What I find most interesting is the use of spatial organization when taking the Jeep apart. You could probably walk those guys out half way through, bring in a different set of guys, and they could put it back together by just looking at where the pieces are on the ground.
This is generally taught by good mechanics. I know my father, who owned a mechanics garage when he was younger, did this whenever he disassembled anything. I once saw him dismantle a motorbike clutch and reassemble it without looking at where he placed a thing, and this was over several days as he had to get replacement parts in the intervening time.

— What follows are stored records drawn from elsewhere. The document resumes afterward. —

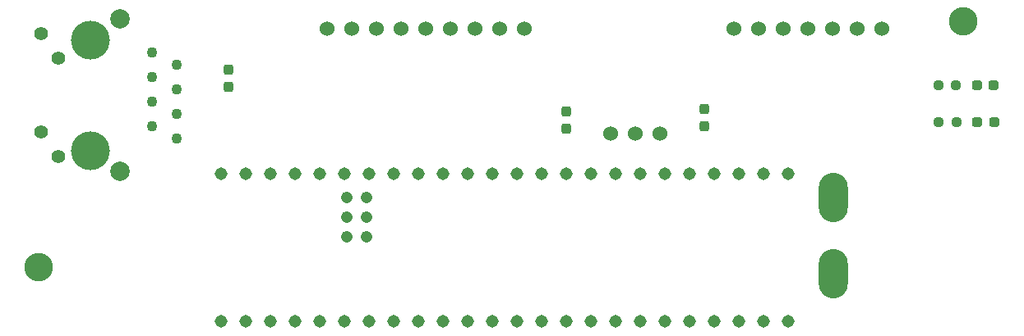
<source format=gbr>
%TF.GenerationSoftware,KiCad,Pcbnew,7.0.7*%
%TF.CreationDate,2023-11-04T22:27:46-05:00*%
%TF.ProjectId,FlourometerBoard_Hardware,466c6f75-726f-46d6-9574-6572426f6172,rev?*%
%TF.SameCoordinates,Original*%
%TF.FileFunction,Soldermask,Top*%
%TF.FilePolarity,Negative*%
%FSLAX46Y46*%
G04 Gerber Fmt 4.6, Leading zero omitted, Abs format (unit mm)*
G04 Created by KiCad (PCBNEW 7.0.7) date 2023-11-04 22:27:46*
%MOMM*%
%LPD*%
G01*
G04 APERTURE LIST*
G04 Aperture macros list*
%AMRoundRect*
0 Rectangle with rounded corners*
0 $1 Rounding radius*
0 $2 $3 $4 $5 $6 $7 $8 $9 X,Y pos of 4 corners*
0 Add a 4 corners polygon primitive as box body*
4,1,4,$2,$3,$4,$5,$6,$7,$8,$9,$2,$3,0*
0 Add four circle primitives for the rounded corners*
1,1,$1+$1,$2,$3*
1,1,$1+$1,$4,$5*
1,1,$1+$1,$6,$7*
1,1,$1+$1,$8,$9*
0 Add four rect primitives between the rounded corners*
20,1,$1+$1,$2,$3,$4,$5,0*
20,1,$1+$1,$4,$5,$6,$7,0*
20,1,$1+$1,$6,$7,$8,$9,0*
20,1,$1+$1,$8,$9,$2,$3,0*%
G04 Aperture macros list end*
%ADD10RoundRect,0.237500X0.287500X0.237500X-0.287500X0.237500X-0.287500X-0.237500X0.287500X-0.237500X0*%
%ADD11C,1.524000*%
%ADD12RoundRect,0.237500X-0.250000X-0.237500X0.250000X-0.237500X0.250000X0.237500X-0.250000X0.237500X0*%
%ADD13C,1.308000*%
%ADD14C,1.208000*%
%ADD15RoundRect,0.237500X0.237500X-0.300000X0.237500X0.300000X-0.237500X0.300000X-0.237500X-0.300000X0*%
%ADD16C,2.946400*%
%ADD17O,3.000000X5.100000*%
%ADD18C,1.100000*%
%ADD19C,1.400000*%
%ADD20C,4.000000*%
%ADD21C,2.000000*%
G04 APERTURE END LIST*
D10*
%TO.C,D2*%
X142353000Y-92202000D03*
X140603000Y-92202000D03*
%TD*%
D11*
%TO.C,Conn2*%
X73660000Y-86360000D03*
X76200000Y-86360000D03*
X78740000Y-86360000D03*
X81280000Y-86360000D03*
X83820000Y-86360000D03*
X86360000Y-86360000D03*
X88900000Y-86360000D03*
X91440000Y-86360000D03*
X93980000Y-86360000D03*
%TD*%
%TO.C,U3*%
X107950000Y-97155000D03*
X105410000Y-97155000D03*
X102870000Y-97155000D03*
%TD*%
D12*
%TO.C,R1*%
X136652000Y-96012000D03*
X138477000Y-96012000D03*
%TD*%
D10*
%TO.C,D1*%
X142400000Y-96012000D03*
X140650000Y-96012000D03*
%TD*%
D13*
%TO.C,U1*%
X65278000Y-116586000D03*
X67818000Y-116586000D03*
X70358000Y-116586000D03*
X72898000Y-116586000D03*
X98298000Y-116586000D03*
X67818000Y-101346000D03*
X75438000Y-116586000D03*
X77978000Y-116586000D03*
X80518000Y-116586000D03*
X83058000Y-116586000D03*
X85598000Y-116586000D03*
X88138000Y-116586000D03*
X90678000Y-116586000D03*
X93218000Y-116586000D03*
X95758000Y-116586000D03*
X95758000Y-101346000D03*
X93218000Y-101346000D03*
X90678000Y-101346000D03*
X88138000Y-101346000D03*
X85598000Y-101346000D03*
X83058000Y-101346000D03*
X80518000Y-101346000D03*
X77978000Y-101346000D03*
X75438000Y-101346000D03*
X72898000Y-101346000D03*
X70358000Y-101346000D03*
X100838000Y-116586000D03*
X103378000Y-116586000D03*
X105918000Y-116586000D03*
X108458000Y-116586000D03*
X110998000Y-116586000D03*
X113538000Y-116586000D03*
X116078000Y-116586000D03*
X118618000Y-116586000D03*
X121158000Y-116586000D03*
X121158000Y-101346000D03*
X118618000Y-101346000D03*
X116078000Y-101346000D03*
X113538000Y-101346000D03*
X110998000Y-101346000D03*
X108458000Y-101346000D03*
X105918000Y-101346000D03*
X103378000Y-101346000D03*
X100838000Y-101346000D03*
X62738000Y-116586000D03*
X98298000Y-101346000D03*
X65278000Y-101346000D03*
D14*
X77708000Y-105796000D03*
X75708000Y-105796000D03*
X75708000Y-103796000D03*
X77708000Y-103796000D03*
X77708000Y-107796000D03*
X75708000Y-107796000D03*
D13*
X62738000Y-101346000D03*
%TD*%
D15*
%TO.C,C4*%
X112522000Y-96366500D03*
X112522000Y-94641500D03*
%TD*%
D16*
%TO.C,REF\u002A\u002A*%
X139192000Y-85598000D03*
%TD*%
D17*
%TO.C,Conn1*%
X125794800Y-111633000D03*
X125794800Y-103759000D03*
%TD*%
D15*
%TO.C,C1*%
X63500000Y-92302500D03*
X63500000Y-90577500D03*
%TD*%
%TO.C,C5*%
X98298000Y-96620500D03*
X98298000Y-94895500D03*
%TD*%
D16*
%TO.C,REF\u002A\u002A*%
X43942000Y-110998000D03*
%TD*%
D11*
%TO.C,Conn3*%
X115570000Y-86360000D03*
X118110000Y-86360000D03*
X120650000Y-86360000D03*
X123190000Y-86360000D03*
X125730000Y-86360000D03*
X128270000Y-86360000D03*
X130810000Y-86360000D03*
%TD*%
D18*
%TO.C,J1*%
X55626000Y-88748000D03*
X58166000Y-90018000D03*
X55626000Y-91288000D03*
X58166000Y-92558000D03*
X55626000Y-93828000D03*
X58166000Y-95098000D03*
X55626000Y-96368000D03*
X58166000Y-97638000D03*
D19*
X44196000Y-86868000D03*
X45986000Y-89408000D03*
X44196000Y-96978000D03*
X45986000Y-99518000D03*
D20*
X49276000Y-87478000D03*
X49276000Y-98908000D03*
D21*
X52326000Y-85318000D03*
X52326000Y-101068000D03*
%TD*%
D12*
%TO.C,R2*%
X136605000Y-92202000D03*
X138430000Y-92202000D03*
%TD*%
M02*

</source>
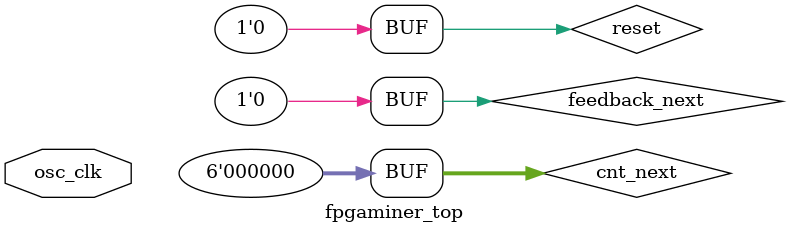
<source format=v>
/*
********************************************************************************
* MJ This file is intended to illustrate a discussion point, not for actual use
*    see https://bitcointalk.org/index.php?topic=9047.msg1627840#msg1627840
********************************************************************************
* 
*
* Copyright (c) 2011 fpgaminer@bitcoin-mining.com
*
*
*
* This program is free software: you can redistribute it and/or modify
* it under the terms of the GNU General Public License as published by
* the Free Software Foundation, either version 3 of the License, or
* (at your option) any later version.
*
* This program is distributed in the hope that it will be useful,
* but WITHOUT ANY WARRANTY; without even the implied warranty of
* MERCHANTABILITY or FITNESS FOR A PARTICULAR PURPOSE.  See the
* GNU General Public License for more details.
*
* You should have received a copy of the GNU General Public License
* along with this program.  If not, see <http://www.gnu.org/licenses/>.
*
* 
*/


`timescale 1ns/1ps

module fpgaminer_top (osc_clk);

	// The LOOP_LOG2 parameter determines how unrolled the SHA-256
	// calculations are. For example, a setting of 0 will completely
	// unroll the calculations, resulting in 128 rounds and a large, but
	// fast design.
	//
	// A setting of 1 will result in 64 rounds, with half the size and
	// half the speed. 2 will be 32 rounds, with 1/4th the size and speed.
	// And so on.
	//
	// Valid range: [0, 5]
`ifdef CONFIG_LOOP_LOG2
	parameter LOOP_LOG2 = `CONFIG_LOOP_LOG2;
`else
	parameter LOOP_LOG2 = 0;
`endif

	// No need to adjust these parameters
	localparam [5:0] LOOP = (6'd1 << LOOP_LOG2);
	// The nonce will always be larger at the time we discover a valid
	// hash. This is its offset from the nonce that gave rise to the valid
	// hash (except when LOOP_LOG2 == 0 or 1, where the offset is 131 or
	// 66 respectively).
	localparam [31:0] GOLDEN_NONCE_OFFSET = (32'd1 << (7 - LOOP_LOG2)) + 32'd1;

	input osc_clk;


	//// 
	reg [255:0] state = 0;
	reg [511:0] data0 = 0;
	reg [511:0] data1 = 0;
	reg [511:0] data2 = 0;
	reg [511:0] data3 = 0;
	reg [29:0] nonce = 30'h00000000;


	//// PLL
	wire hash_clk;
	`ifndef SIM
		main_pll pll_blk (osc_clk, hash_clk);
	`else
		assign hash_clk = osc_clk;
	`endif


	//// Hashers
	wire [255:0] hash0a, hash0b;
	wire [255:0] hash1a, hash1b;
	wire [255:0] hash2a, hash2b;
	wire [255:0] hash3a, hash3b;
	reg [5:0] cnt = 6'd0;
	reg feedback = 1'b0;

	sha256_transform #(.LOOP(LOOP)) uut0a (
		.clk(hash_clk),
		.feedback(feedback),
		.cnt(cnt),
		.rx_state(state),
		.rx_input(data0),
		.tx_hash(hash0a)
	);
	sha256_transform #(.LOOP(LOOP)) uut0b (
		.clk(hash_clk),
		.feedback(feedback),
		.cnt(cnt),
		.rx_state(256'h5be0cd191f83d9ab9b05688c510e527fa54ff53a3c6ef372bb67ae856a09e667),
		.rx_input({256'h0000010000000000000000000000000000000000000000000000000080000000, hash0a}),
		.tx_hash(hash0b)
	);

	sha256_transform #(.LOOP(LOOP)) uut1a (
		.clk(hash_clk),
		.feedback(feedback),
		.cnt(cnt),
		.rx_state(state),
		.rx_input(data1),
		.tx_hash(hash1a)
	);
	sha256_transform #(.LOOP(LOOP)) uut1b (
		.clk(hash_clk),
		.feedback(feedback),
		.cnt(cnt),
		.rx_state(256'h5be0cd191f83d9ab9b05688c510e527fa54ff53a3c6ef372bb67ae856a09e667),
		.rx_input({256'h0000010000000000000000000000000000000000000000000000000080000000, hash1a}),
		.tx_hash(hash1b)
	);
	
	sha256_transform #(.LOOP(LOOP)) uut2a (
		.clk(hash_clk),
		.feedback(feedback),
		.cnt(cnt),
		.rx_state(state),
		.rx_input(data2),
		.tx_hash(hash2a)
	);
	sha256_transform #(.LOOP(LOOP)) uut2b (
		.clk(hash_clk),
		.feedback(feedback),
		.cnt(cnt),
		.rx_state(256'h5be0cd191f83d9ab9b05688c510e527fa54ff53a3c6ef372bb67ae856a09e667),
		.rx_input({256'h0000010000000000000000000000000000000000000000000000000080000000, hash2a}),
		.tx_hash(hash2b)
	);

	sha256_transform #(.LOOP(LOOP)) uut3a (
		.clk(hash_clk),
		.feedback(feedback),
		.cnt(cnt),
		.rx_state(state),
		.rx_input(data3),
		.tx_hash(hash3a)
	);
	sha256_transform #(.LOOP(LOOP)) uut3b (
		.clk(hash_clk),
		.feedback(feedback),
		.cnt(cnt),
		.rx_state(256'h5be0cd191f83d9ab9b05688c510e527fa54ff53a3c6ef372bb67ae856a09e667),
		.rx_input({256'h0000010000000000000000000000000000000000000000000000000080000000, hash3a}),
		.tx_hash(hash3b)
	);

	//// Virtual Wire Control
	reg [255:0] midstate_buf = 0, data_buf = 0;
	wire [255:0] midstate_vw, data2_vw;

	`ifndef SIM
		virtual_wire # (.PROBE_WIDTH(0), .WIDTH(256), .INSTANCE_ID("STAT")) midstate_vw_blk(.probe(), .source(midstate_vw));
		virtual_wire # (.PROBE_WIDTH(0), .WIDTH(256), .INSTANCE_ID("DAT2")) data2_vw_blk(.probe(), .source(data2_vw));
	`endif


	//// Virtual Wire Output
	reg [31:0] golden_nonce = 0;
	
	`ifndef SIM
		virtual_wire # (.PROBE_WIDTH(32), .WIDTH(0), .INSTANCE_ID("GNON")) golden_nonce_vw_blk (.probe(golden_nonce), .source());
		virtual_wire # (.PROBE_WIDTH(32), .WIDTH(0), .INSTANCE_ID("NONC")) nonce_vw_blk (.probe(nonce), .source());
	`endif


	//// Control Unit
	reg is_golden_ticket0 = 1'b0;
	reg is_golden_ticket1 = 1'b0;
	reg is_golden_ticket2 = 1'b0;
	reg is_golden_ticket3 = 1'b0;
	reg feedback_d1 = 1'b1;
	wire [5:0] cnt_next;
	wire [29:0] nonce_next;
	wire feedback_next;
	`ifndef SIM
		wire reset;
		assign reset = 1'b0;
	`else
		reg reset = 1'b0;	// NOTE: Reset is not currently used in the actual FPGA; for simulation only.
	`endif

	assign cnt_next =  reset ? 6'd0 : (LOOP == 1) ? 6'd0 : (cnt + 6'd1) & (LOOP-1);
	// On the first count (cnt==0), load data from previous stage (no feedback)
	// on 1..LOOP-1, take feedback from current stage
	// This reduces the throughput by a factor of (LOOP), but also reduces the design size by the same amount
	assign feedback_next = (LOOP == 1) ? 1'b0 : (cnt_next != {(LOOP_LOG2){1'b0}});
	assign nonce_next =
		reset ? 30'd0 :
		feedback_next ? nonce : (nonce + 30'd1);

	wire[1:0] nonceprefix;
	wire[31:0] fullnonce;
	assign nonceprefix = is_golden_ticket0 ? 2'd0 : is_golden_ticket1 ? 2'd1 : is_golden_ticket2 ? 2'd2 : 2'd3;
	assign fullnonce = {nonceprefix,nonce_next};	
	
	always @ (posedge hash_clk)
	begin
		`ifdef SIM
			//midstate_buf <= 256'h2b3f81261b3cfd001db436cfd4c8f3f9c7450c9a0d049bee71cba0ea2619c0b5;
			//data_buf <= 256'h00000000000000000000000080000000_00000000_39f3001b6b7b8d4dc14bfc31;
			//nonce <= 30411740;
		`else
			midstate_buf <= midstate_vw;
			data_buf <= data2_vw;
		`endif

		cnt <= cnt_next;
		feedback <= feedback_next;
		feedback_d1 <= feedback;

		// Give new data to the hasher
		state <= midstate_buf;
		data0 <= {384'h000002800000000000000000000000000000000000000000000000000000000000000000000000000000000080000000, {2'd0,nonce_next}, data_buf[95:0]};
		data1 <= {384'h000002800000000000000000000000000000000000000000000000000000000000000000000000000000000080000000, {2'd1,nonce_next}, data_buf[95:0]};
		data2 <= {384'h000002800000000000000000000000000000000000000000000000000000000000000000000000000000000080000000, {2'd2,nonce_next}, data_buf[95:0]};
		data3 <= {384'h000002800000000000000000000000000000000000000000000000000000000000000000000000000000000080000000, {2'd3,nonce_next}, data_buf[95:0]};
		nonce <= nonce_next;


		// Check to see if the last hash generated is valid.
		is_golden_ticket0 <= (hash0b[255:224] == 32'h00000000) && !feedback_d1;
		is_golden_ticket1 <= (hash1b[255:224] == 32'h00000000) && !feedback_d1;
		is_golden_ticket2 <= (hash2b[255:224] == 32'h00000000) && !feedback_d1;
		is_golden_ticket3 <= (hash3b[255:224] == 32'h00000000) && !feedback_d1;

		if(is_golden_ticket0 | is_golden_ticket1 | is_golden_ticket2 | is_golden_ticket3)
		begin
			// TODO: Find a more compact calculation for this
			if (LOOP == 1)
				golden_nonce <= fullnonce - 32'd131;
			else if (LOOP == 2)
				golden_nonce <= fullnonce - 32'd66;
			else
				golden_nonce <= fullnonce - GOLDEN_NONCE_OFFSET;
		end
`ifdef SIM
		if (!feedback_d1)
			$display ("nonce: %8x\nhash0b: %64x\nhash1b: %64x\n\nhash2b: %64x\nhash3b: %64x\n", fullnonce, hash0b, hash1b, hash2b, hash3b);
`endif
	end

endmodule


</source>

Now I ask, how much would these guys make if they could do things with that speed in a real mechanics shop where fully disassembling a vehicle likely has 20+ hours of labor tied to it.
For one, everything would be bolted down with the bolts torqued to spec, instead of just strong enough to hold things together for a demonstration run.
Also things tend to rust and taking oxidized stuff apart without breaking it takes quite a bit of time and preparation, sometimes multiple days (if the part is precious enough, for instance on classics it can definitely be worth the extra effort).
Then there's the accessibility of parts, this is a ladder chassis car, which means that the chassis and the body are two separate parts. That makes for a vehicle that is very easy to disassemble at the expense of a higher weight (and so reduced fuel economy) higher manufacturing expense and less safety in the case of an accident.
So you'd never ever get this kind of performance in real life situations.
When I saw this, I imagined doing the same thing (alone) with my old 1987 Toyota pickup. It is difficult for one person to completely remove the body (I've had to raise it by myself to install body spacers) from the frame, but once the body is off, the rest of the truck would disassemble easily. Most of the effort is dealing with rusted/frozen fasteners. The rest of the vehicle comes apart fairly easily. Working on these older, simpler vehicles is pretty straightforward.
Contrast with my 350Z: it would take days to accomplish the same thing. Much more integrated system and access is more difficult.
I do the same thing whenever I take electronic devices apart. I never really thought about it, though.
Actually, I tend to use spatial organization a lot. For example, I can leave myself a reminder just by moving an object in my room to an unusual spot. For example, maybe I think of something right when I'm about to go to bed. I might just put my glasses somewhere slightly unusual (but not somewhere hard to find) and then I'll remember to think about what I was supposed to when I wake up.
Yes I do that all the time too. If I have a particularly good idea while I'm in bed, but am too lazy to get up and write it down, I'll usually stack some objects on my dresser in a weird pile, and when I wake up I see the pile and remember what I had thought about.
Sadly this kind of spatial organization ability is mostly lacking in computer interfaces, although that seems to be changing recently with things like Panorama in Firefox 4 (and other things I'm probably not aware of).
It's not completely lacking. I can just move a file to a different place on my computer's desktop, just as easily as I could move a real file on a normal desk to leave myself a message.
The interesting thing is that it doesn't even have to be relevant to what it's supposed to remind me of. In fact, the more unique (and thereby, less relevant) the change is, the better the odds are that I'll remember what I want to.
The primary downside is that it makes you more sensitive to people moving your stuff around. They generally have no clue that they could be disrupting something.
The key is to put things down where you'll think to look for them when you want to pick them up again. The same principle works when deciding how to structure code.